Va pronunciata con la ò larga (‘a sòrve). Se invece si usa la ó stretta (‘u sórve) il significato, al maschile, cambia!: il sughero.
“Il Sorbo (Sorbus domestica) è un albero della famiglia delle Rosacee, che cresce anche spontaneo ai margini dei boschi nei Paesi del Bacino del Mediterraneo
Di questa specie esistono due varietà: una con frutti piriformi (simili a piccole pere), e l’altra con frutti rotondi (simili a piccole mele). I frutti di questa specie venivano in passato usati a scopo alimentare, ma oggi non vengono quasi più consumati. I frutti del sorbo sono chiamati sorbe o sorbole e hanno la particolarità di completare la maturazione dopo la raccolta, pertanto vanno conservati e lasciati maturare ulteriormente finché “ammezziscono”, cioè diventano morbidi e saporiti.”
Fin qui quello che riporta Wikipedia, testo e foto.

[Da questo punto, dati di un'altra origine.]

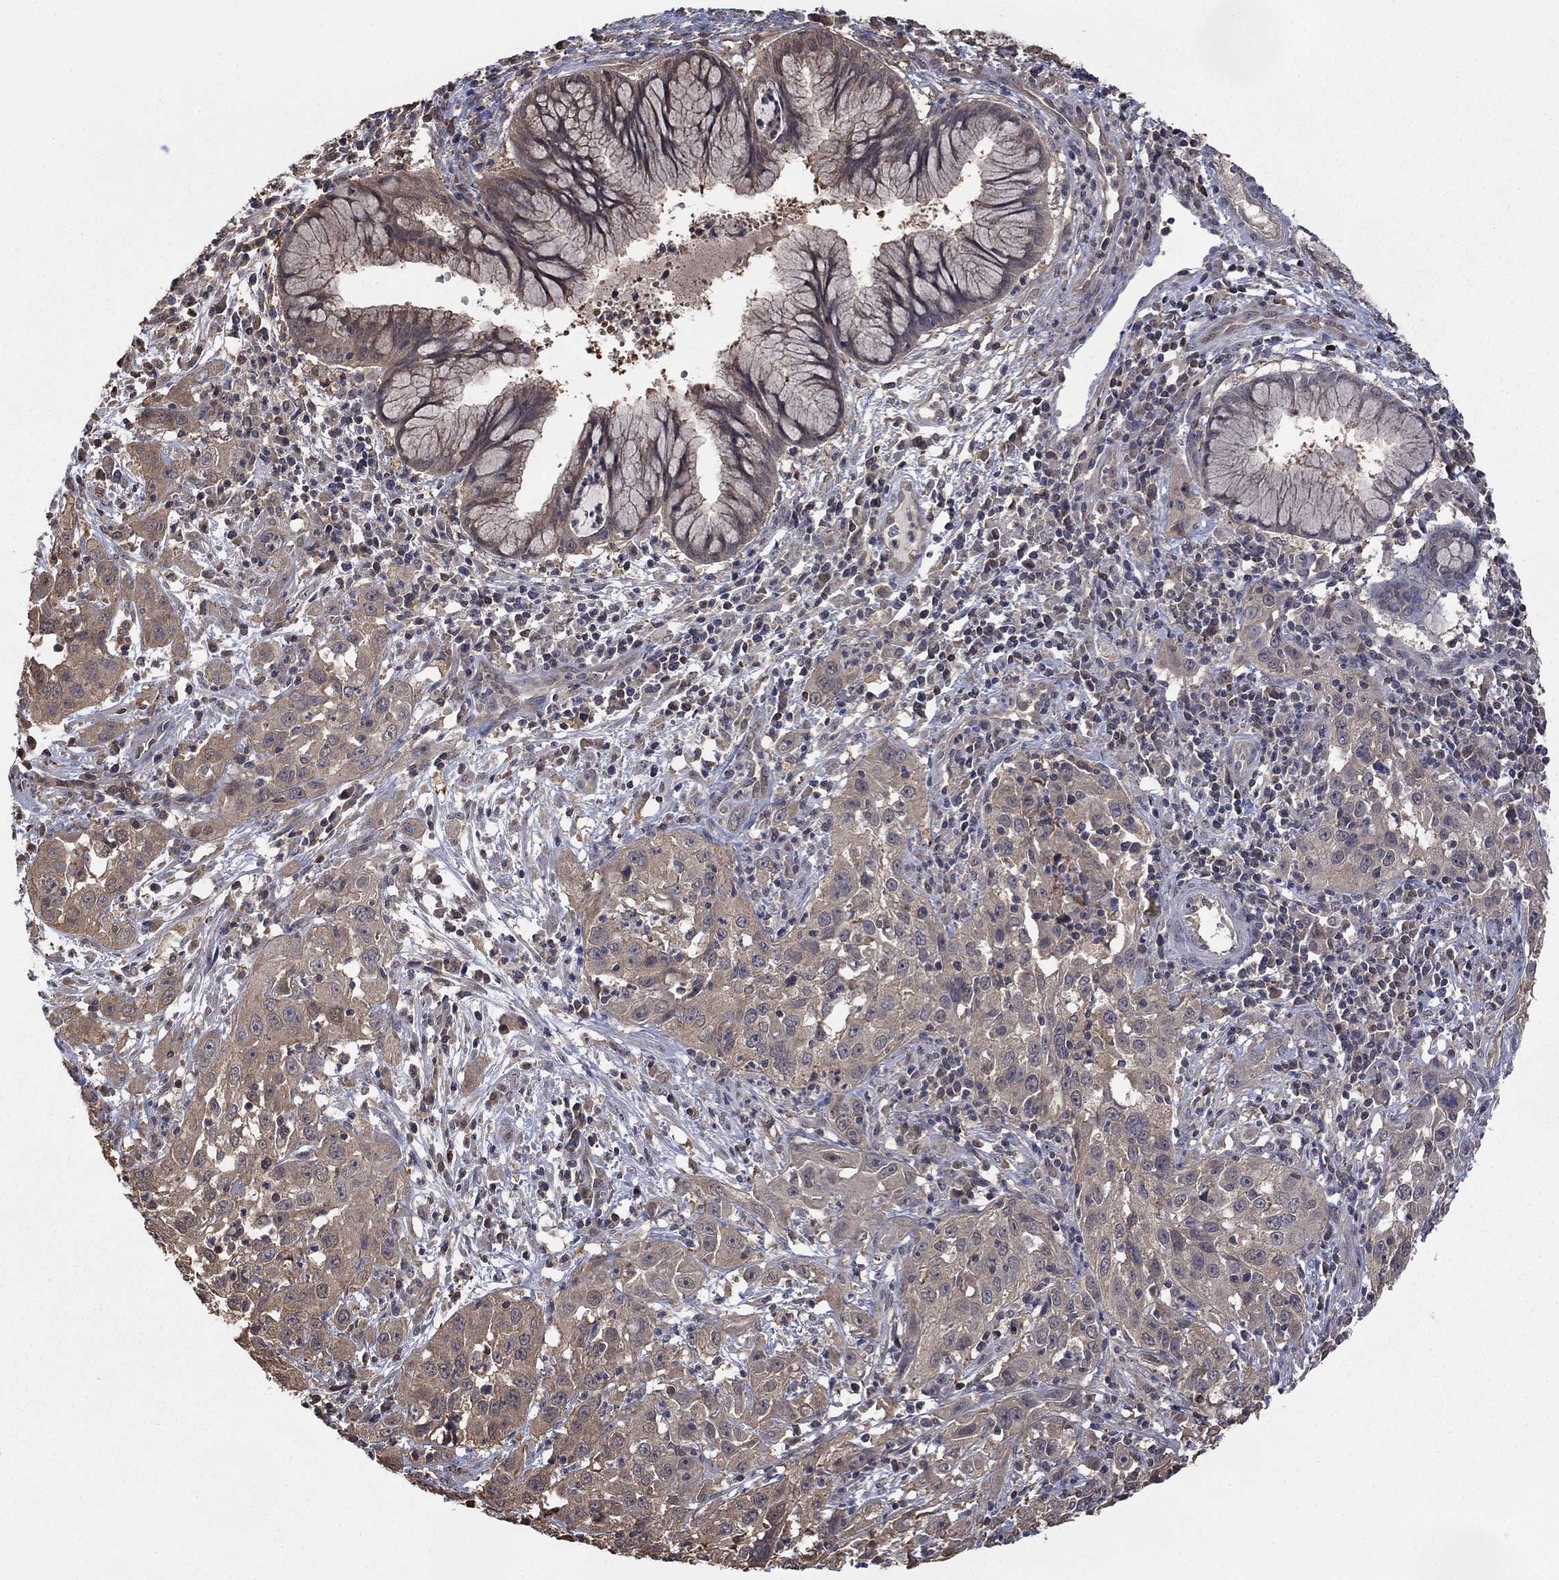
{"staining": {"intensity": "weak", "quantity": "25%-75%", "location": "cytoplasmic/membranous"}, "tissue": "cervical cancer", "cell_type": "Tumor cells", "image_type": "cancer", "snomed": [{"axis": "morphology", "description": "Squamous cell carcinoma, NOS"}, {"axis": "topography", "description": "Cervix"}], "caption": "A micrograph of cervical cancer stained for a protein exhibits weak cytoplasmic/membranous brown staining in tumor cells.", "gene": "RNF114", "patient": {"sex": "female", "age": 32}}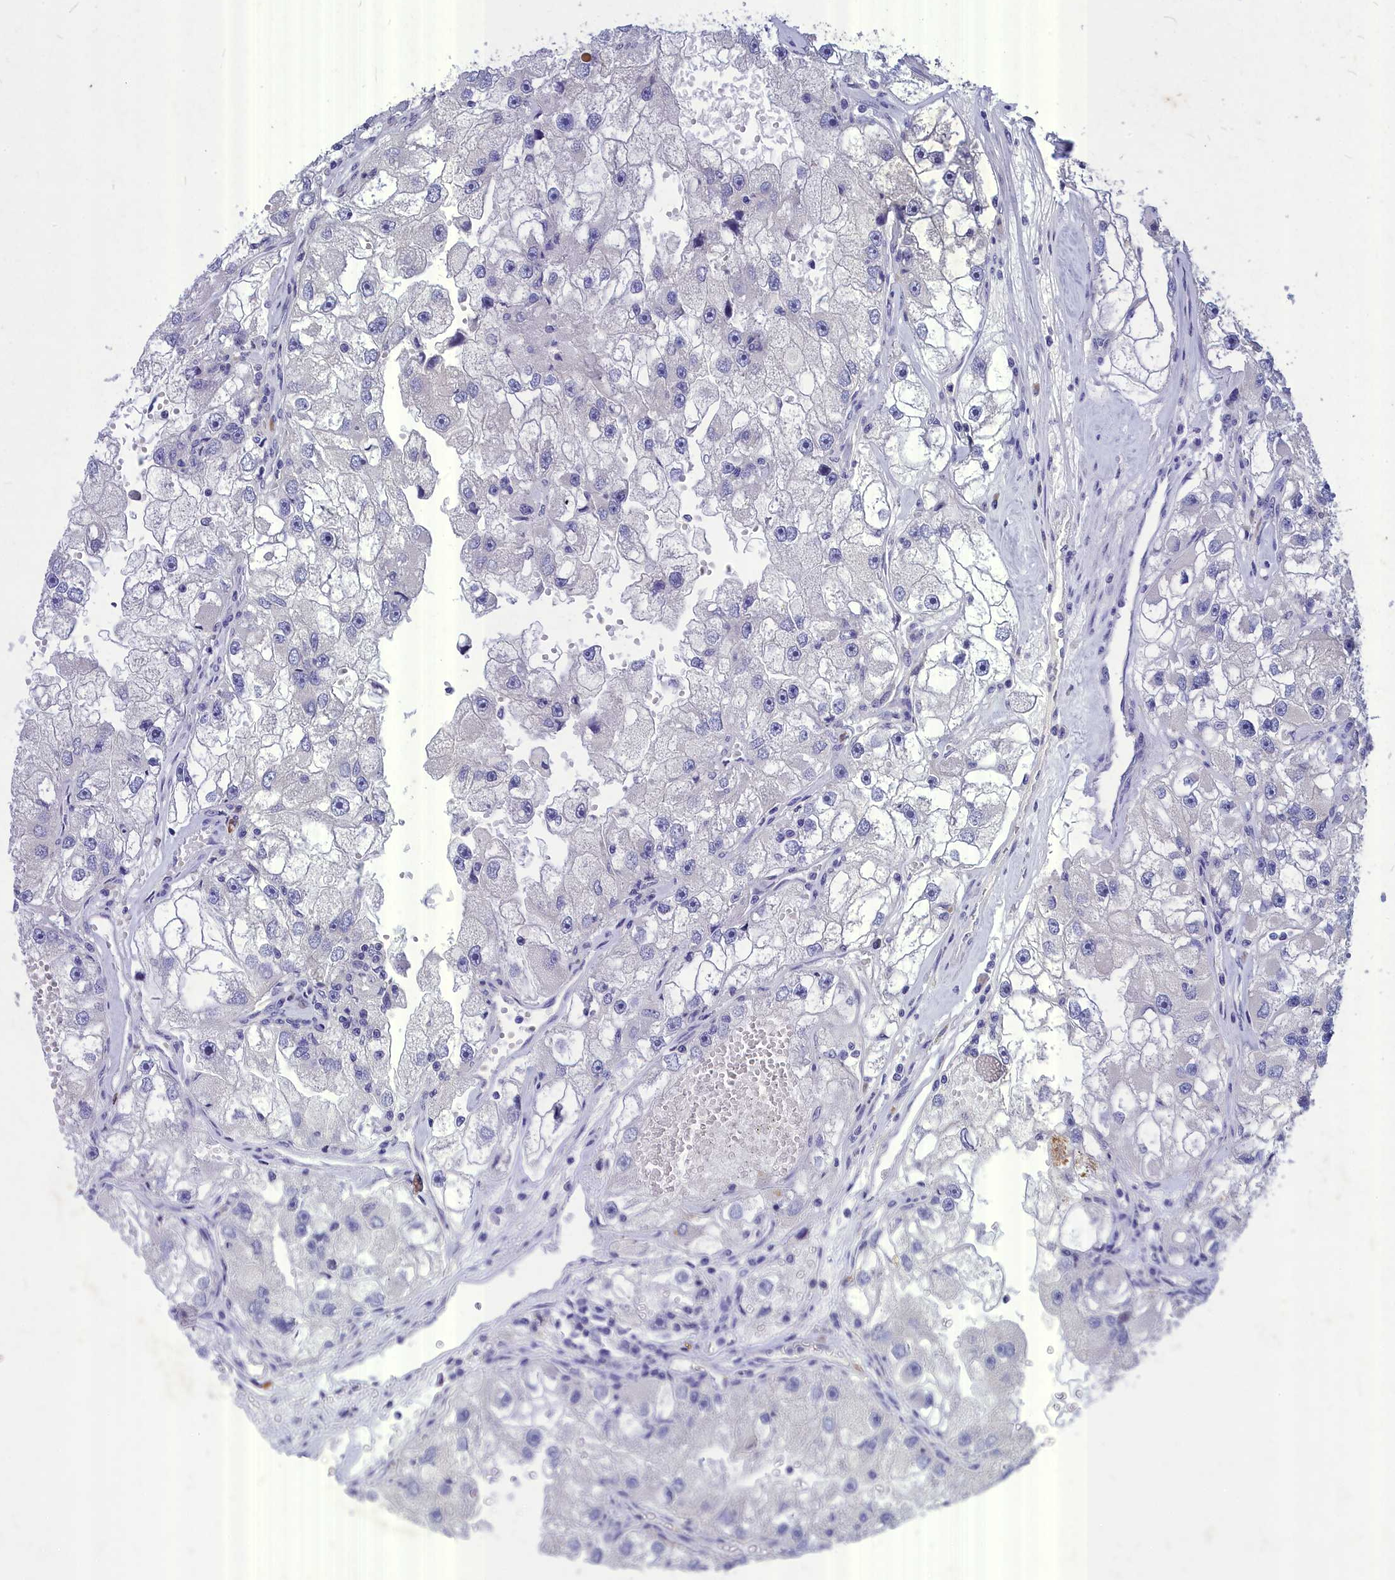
{"staining": {"intensity": "negative", "quantity": "none", "location": "none"}, "tissue": "renal cancer", "cell_type": "Tumor cells", "image_type": "cancer", "snomed": [{"axis": "morphology", "description": "Adenocarcinoma, NOS"}, {"axis": "topography", "description": "Kidney"}], "caption": "This is an immunohistochemistry image of human renal cancer (adenocarcinoma). There is no staining in tumor cells.", "gene": "DEFB119", "patient": {"sex": "male", "age": 63}}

È opportuno aggiungere la solita nota fonetica. Diciamo sòrve, o anche sòreve perché, con retaggio del dominio spagnolo che ha lasciato tracce anche nella lingua parlata, la b e la v si pronunciano allo stesso modo. Esempi?: vràzze, varvjire, àreve = braccio, barbiere, albero.
Come è ormai consuetudine, inserisco un ricordo personale legato all’argomento trattato. Scendeva periodicamenmte dalla montagna un tizio che vendeva capperi, corbezzoli e sorbe, a seconda della stagione.
Lanciava il suo grido con voce squillante e possente. Chjapparììììììne! Mbriachèèèèèlle. Ca tènghe li sòòòòòrve! . Poi, inaspettatamente in italiano, gridava: “comprateli che sono buoni!”